Start of Provided text

Blog / How To

Extract receipt data with Mindee’s API using Python

Jonathan Grandperrin

September 10, 2020

min read

Start for Free

In this tutorial, you will learn how to parse a receipt image using python. This can help you automatically extract data from receipts without human interaction and use it in your backend applications for many accounting purposes.

The final script can be used within any python middleware application or REST API serving your frontend interfaces.

In the end of this tutorial, we’ll show you how to highlight the extracted receipt fields on the image using the open source computer vision library OpenCV.

The final result looks like this:

API Prerequisites

You need to have python installed in your environement. We’re using the 3.7 version in this tutorial.
You’ll need a free Mindee account. Sign up and confirm your email to login.
A receipt. Look in your bag/wallet for a recent one, or do a Google Image search for a receipt and download a few to test with.

End of Provided text

-- Work task 1 --
Which version of Python does the receipt tutorial use?
-- Work task 2 --
Reproduce the passage of the receipt tutorial starting at "September 10, 2020" and ending at "many accounting purposes.".
Rely only on the receipt tutorial to complete the tasks.

Start of Material provided

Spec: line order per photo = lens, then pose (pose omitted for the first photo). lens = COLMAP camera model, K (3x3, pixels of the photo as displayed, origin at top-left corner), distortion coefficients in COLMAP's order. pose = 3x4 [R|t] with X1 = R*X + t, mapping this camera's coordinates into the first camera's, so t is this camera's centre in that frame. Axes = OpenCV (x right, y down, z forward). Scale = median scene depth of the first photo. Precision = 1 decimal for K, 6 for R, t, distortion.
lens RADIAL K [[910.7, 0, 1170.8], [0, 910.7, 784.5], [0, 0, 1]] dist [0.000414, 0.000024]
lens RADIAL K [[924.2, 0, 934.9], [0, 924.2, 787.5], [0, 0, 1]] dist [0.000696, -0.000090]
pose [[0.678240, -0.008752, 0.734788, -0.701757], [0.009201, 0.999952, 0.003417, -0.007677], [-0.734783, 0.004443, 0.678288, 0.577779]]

End of Material provided
Start of Material provided

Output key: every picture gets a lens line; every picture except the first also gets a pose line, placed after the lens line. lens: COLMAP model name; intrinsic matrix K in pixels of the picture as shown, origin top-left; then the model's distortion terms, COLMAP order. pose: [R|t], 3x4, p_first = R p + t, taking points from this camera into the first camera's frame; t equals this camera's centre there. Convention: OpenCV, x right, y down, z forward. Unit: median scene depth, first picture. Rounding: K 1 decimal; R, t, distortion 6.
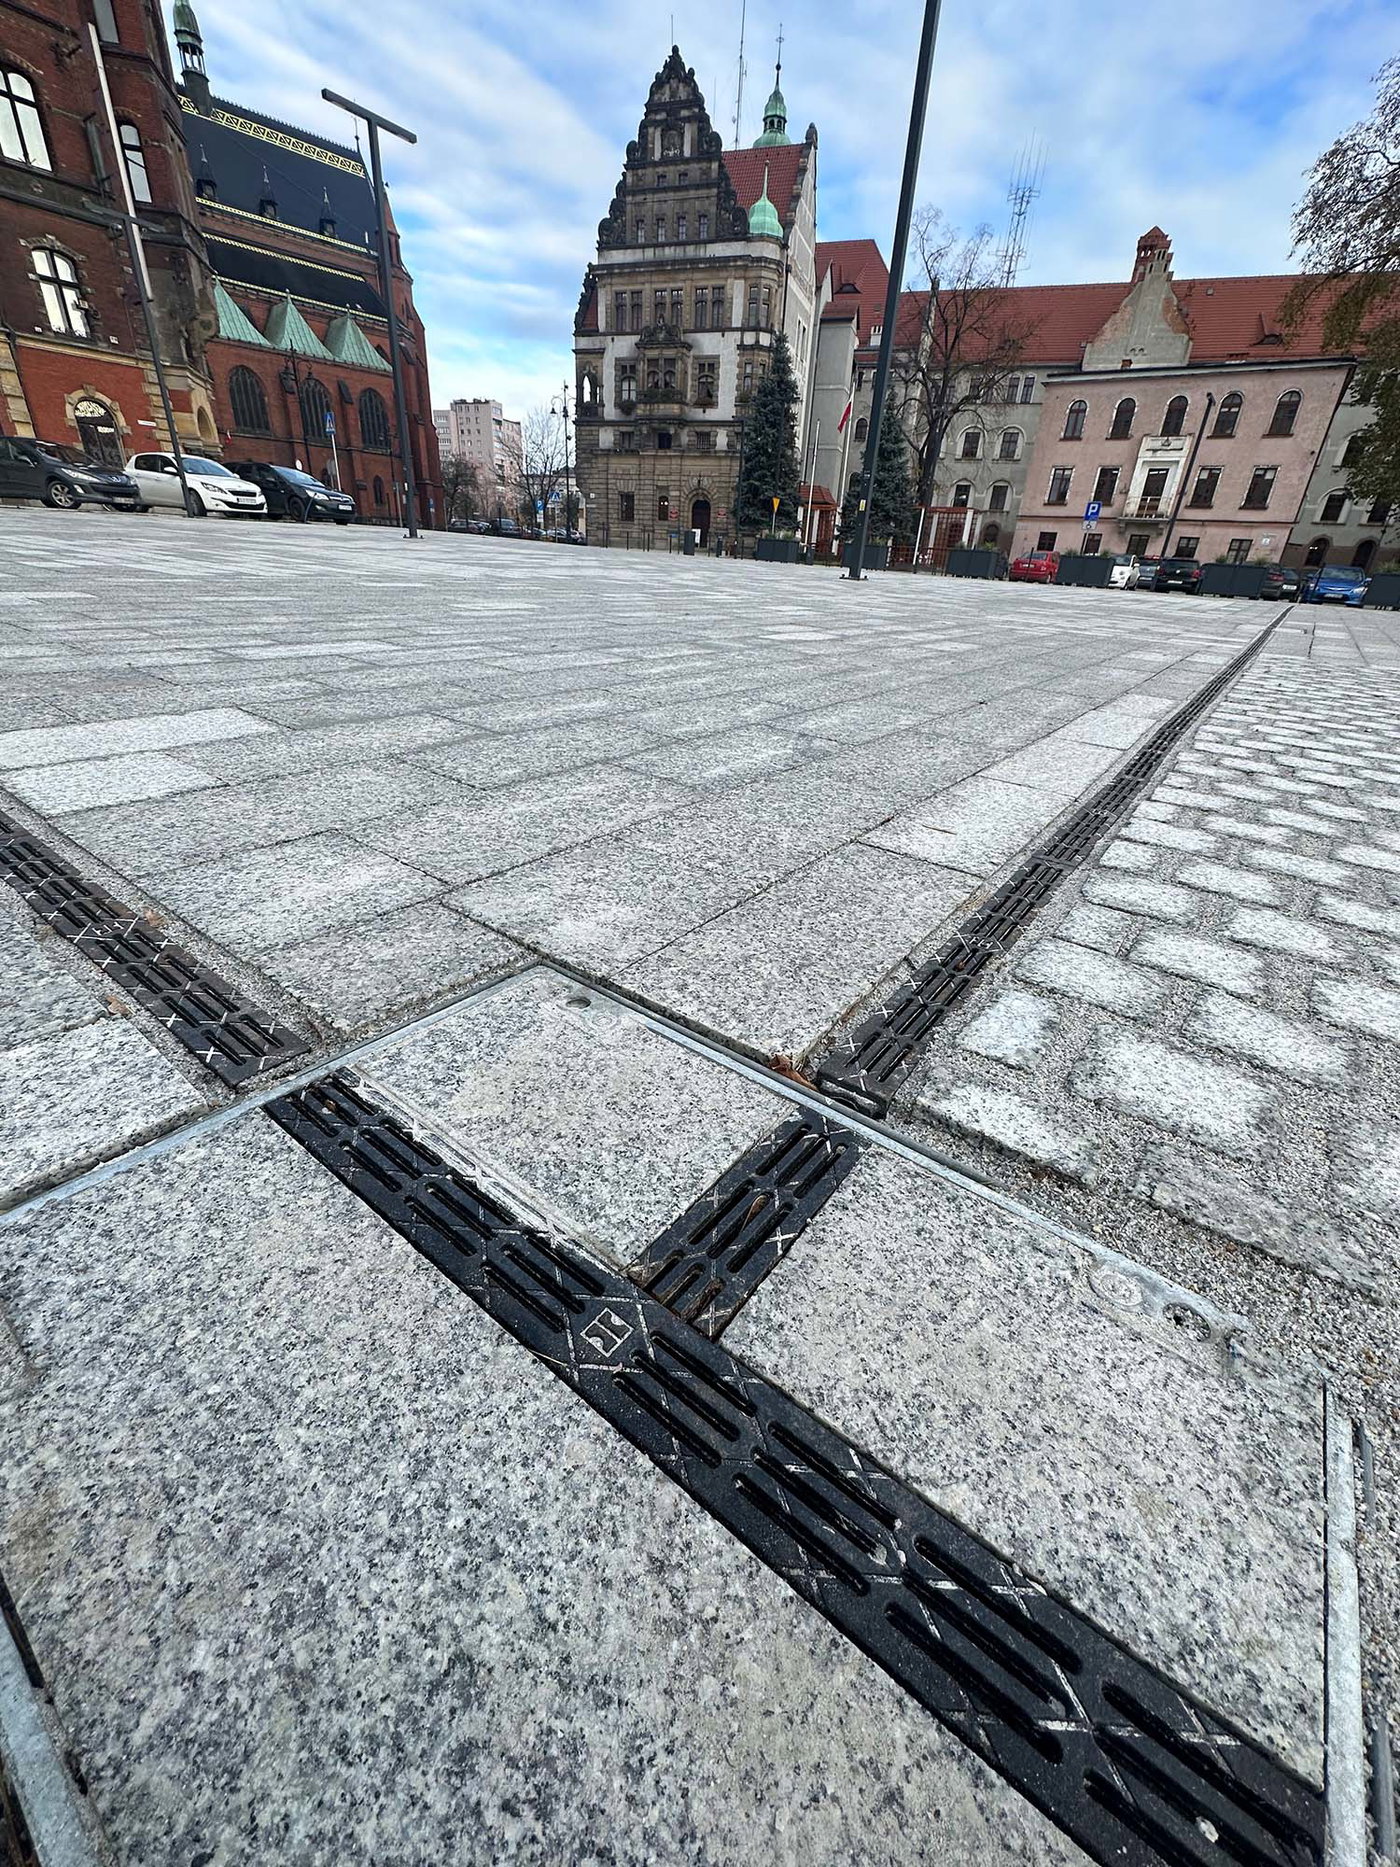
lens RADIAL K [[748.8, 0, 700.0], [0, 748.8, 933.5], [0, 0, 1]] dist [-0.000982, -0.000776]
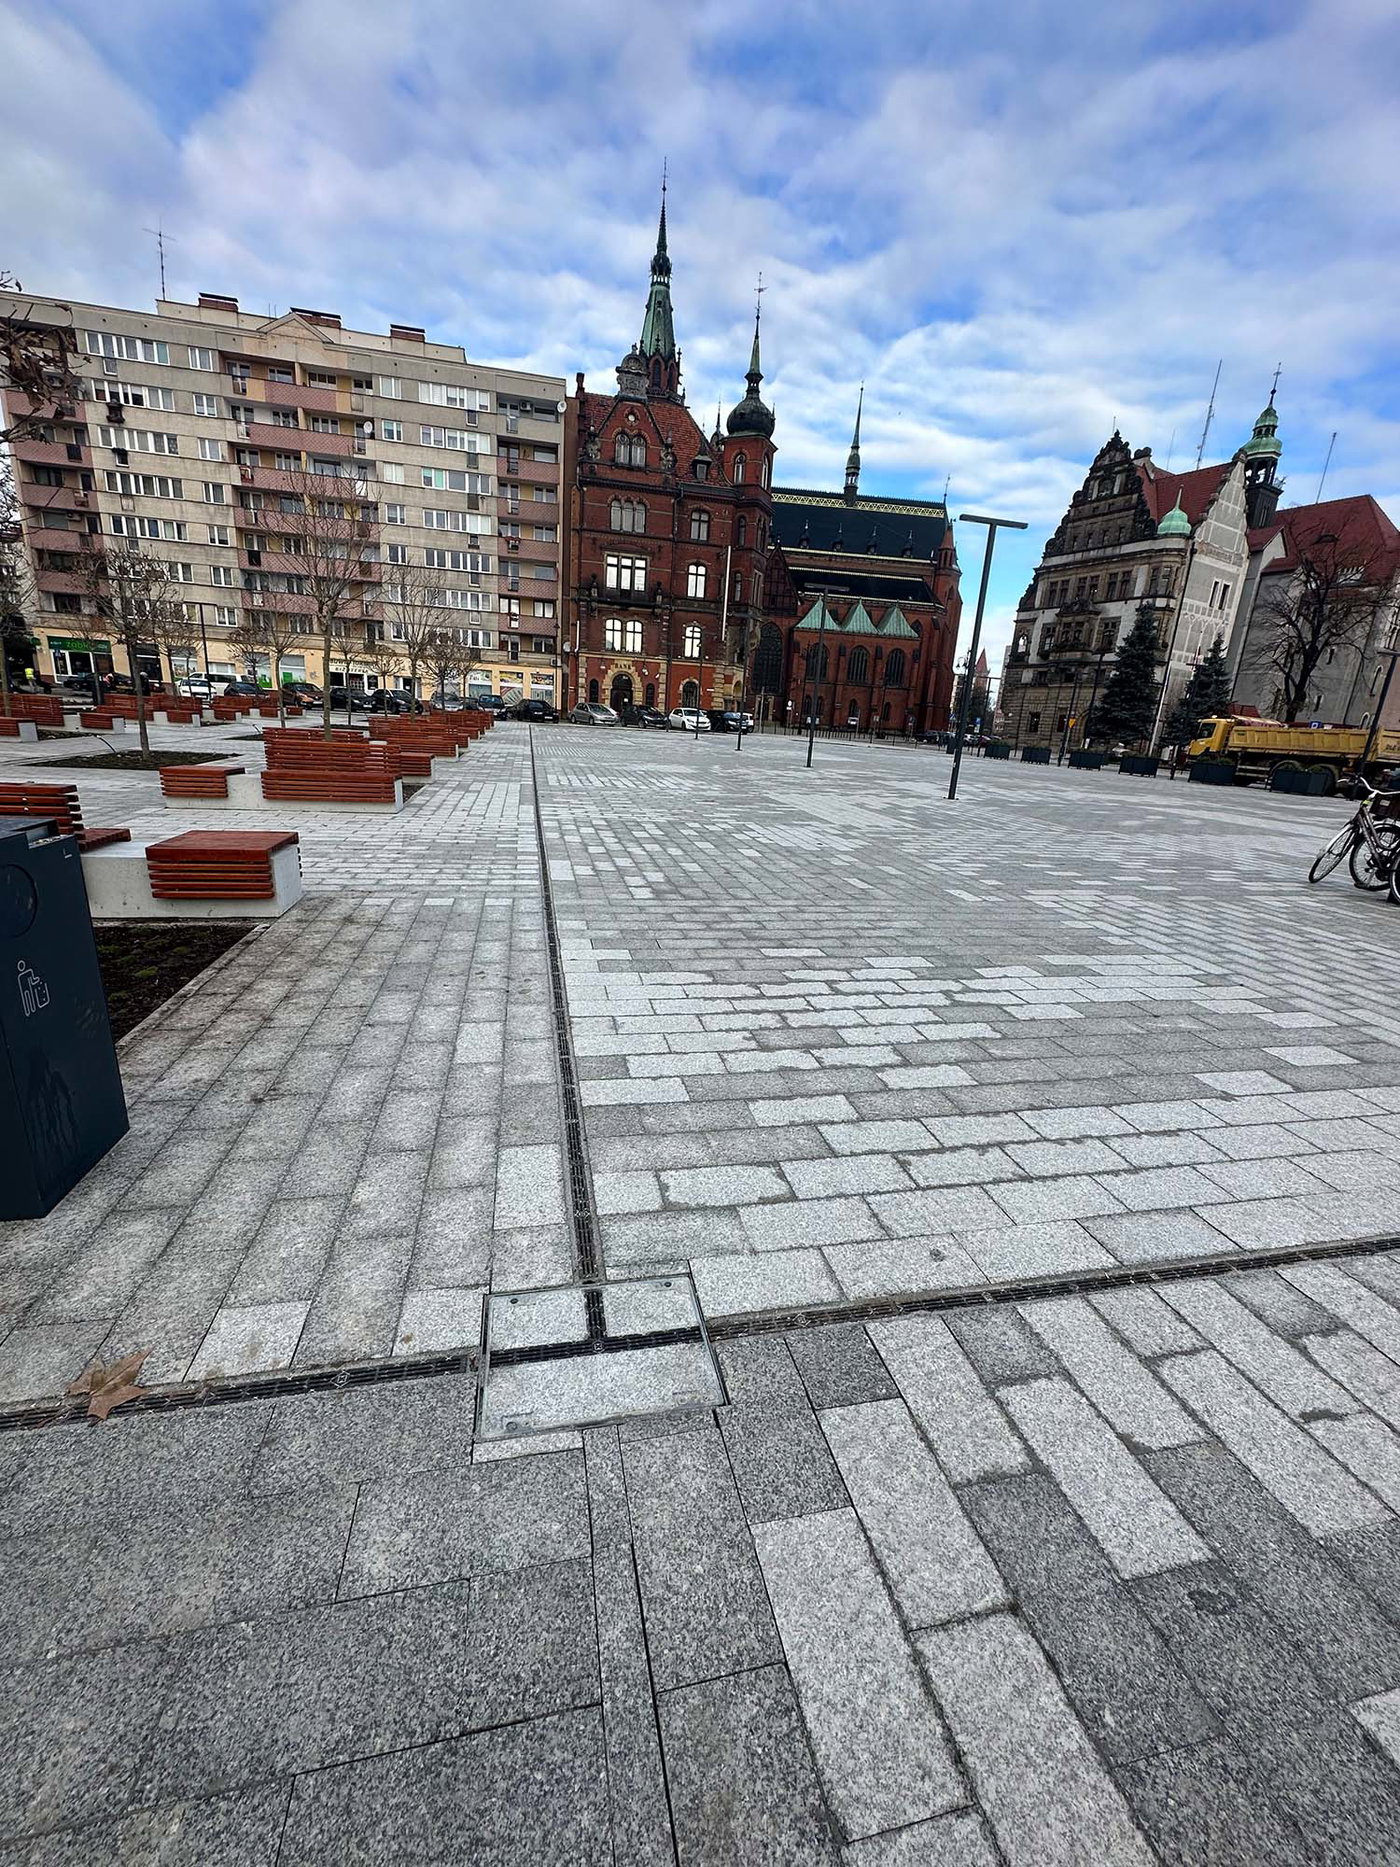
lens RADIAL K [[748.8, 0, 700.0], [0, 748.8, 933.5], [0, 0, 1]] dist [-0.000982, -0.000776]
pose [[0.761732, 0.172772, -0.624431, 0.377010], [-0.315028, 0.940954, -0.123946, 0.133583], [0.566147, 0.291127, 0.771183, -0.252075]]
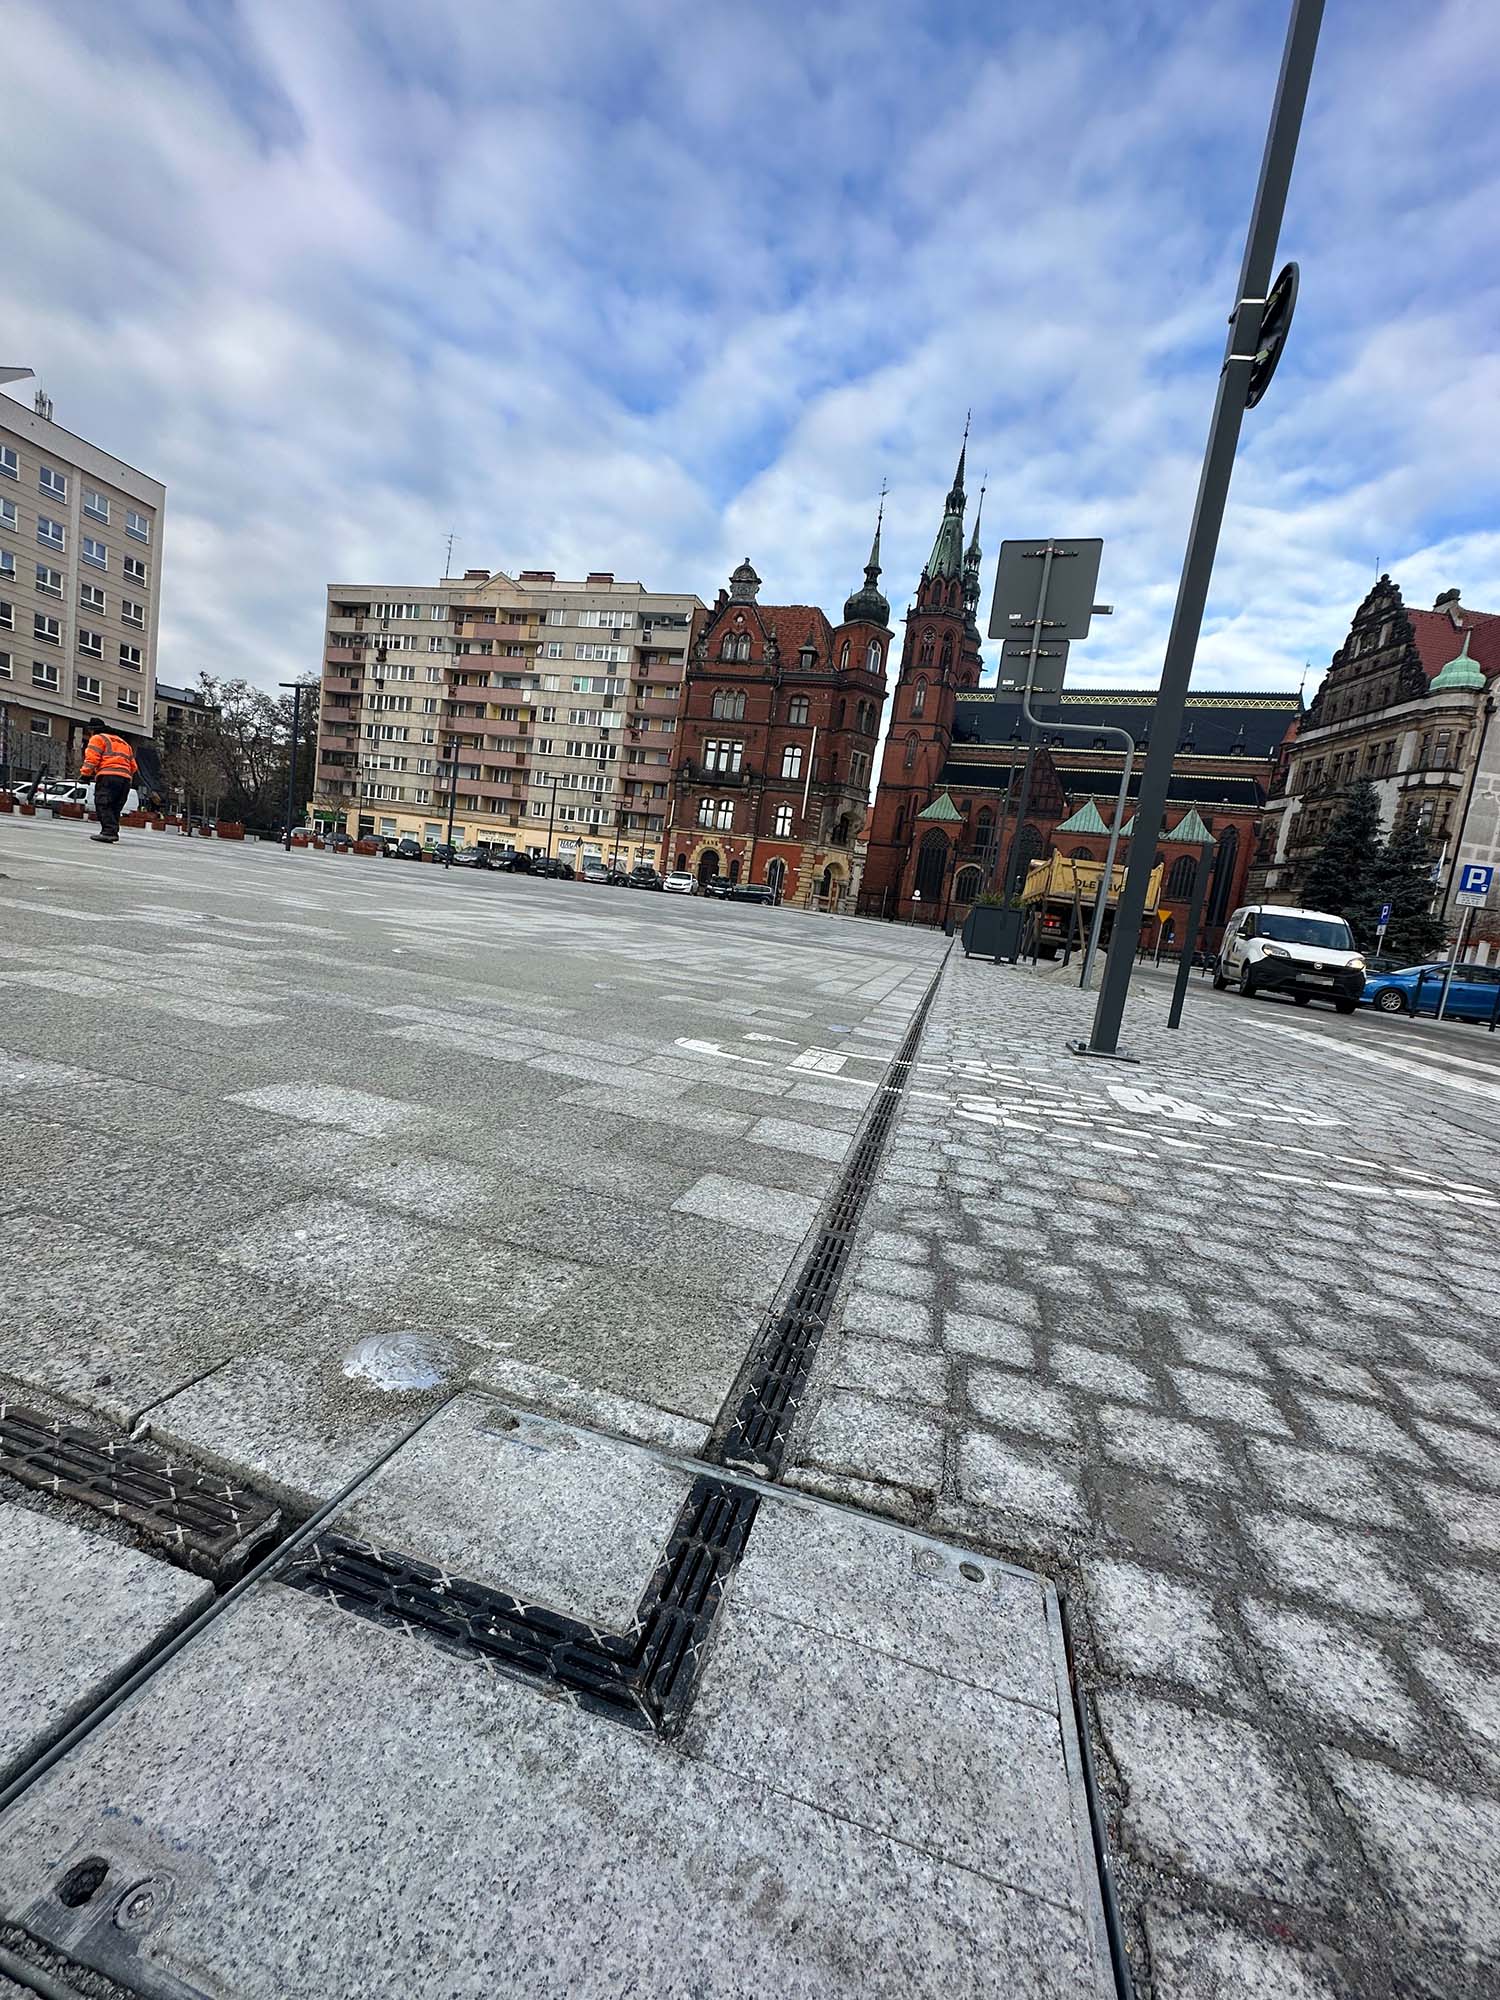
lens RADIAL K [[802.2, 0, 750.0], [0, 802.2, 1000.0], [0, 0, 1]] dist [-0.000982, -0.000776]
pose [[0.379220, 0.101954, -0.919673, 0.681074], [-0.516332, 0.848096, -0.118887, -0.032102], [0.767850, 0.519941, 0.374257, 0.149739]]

End of Material provided

-- Solution 1 --
Version 3.7.

-- Solution 2 --
September 10, 2020

min read

Start for Free

In this tutorial, you will learn how to parse a receipt image using python. This can help you automatically extract data from receipts without human interaction and use it in your backend applications for many accounting purposes.